The reactivity of triboracyclopropenyl-containing compounds is relatively under-explored, as only one example has been prepared in the solution phase. The compound reported by Braunschweig, Na_{4}[B_{3}(NCy_{2})_{3}]_{2} • 2 DME, is an extremely potent reductant with an oxidation potential of -2.42 V vs. the ferrocene/ferrocenium couple. As a result, it is capable of reducing chloroboranes to afford tetrahedral B clusters, along with reducing PbCl_{2} directly to metallic Pb. In addition, it will undergo a ring-opening reaction at the B_{3} moiety by abstracting chlorine atoms from hexachloroethane. This level of reducing power is roughly comparable to an alkali metal, and has not been previously observed for any molecule based on an organic framework.

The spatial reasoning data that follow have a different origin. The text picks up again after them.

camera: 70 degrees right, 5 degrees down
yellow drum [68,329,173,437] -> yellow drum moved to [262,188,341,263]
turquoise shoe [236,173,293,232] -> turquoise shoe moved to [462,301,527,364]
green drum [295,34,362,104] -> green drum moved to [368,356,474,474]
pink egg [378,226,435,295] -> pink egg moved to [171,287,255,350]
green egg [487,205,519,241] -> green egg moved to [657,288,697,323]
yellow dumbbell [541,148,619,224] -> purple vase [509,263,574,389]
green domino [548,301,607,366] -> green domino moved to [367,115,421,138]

Although most examples of transition metal-doped trinuclear boron clusters do not contain an aromatic triboracyclopropenyl fragment, the reactivity of such species with small molecules is likely to attract increasing scientific interest. It has been demonstrated under the conditions of mass spectrometry that VB_{3}^{+} dehydrogenates methane to afford the products VB_{3}CH_{2}^{+} and H_{2}. A minor side reaction that produces VH^{+} and eliminates B_{3}CH_{3} is also operative.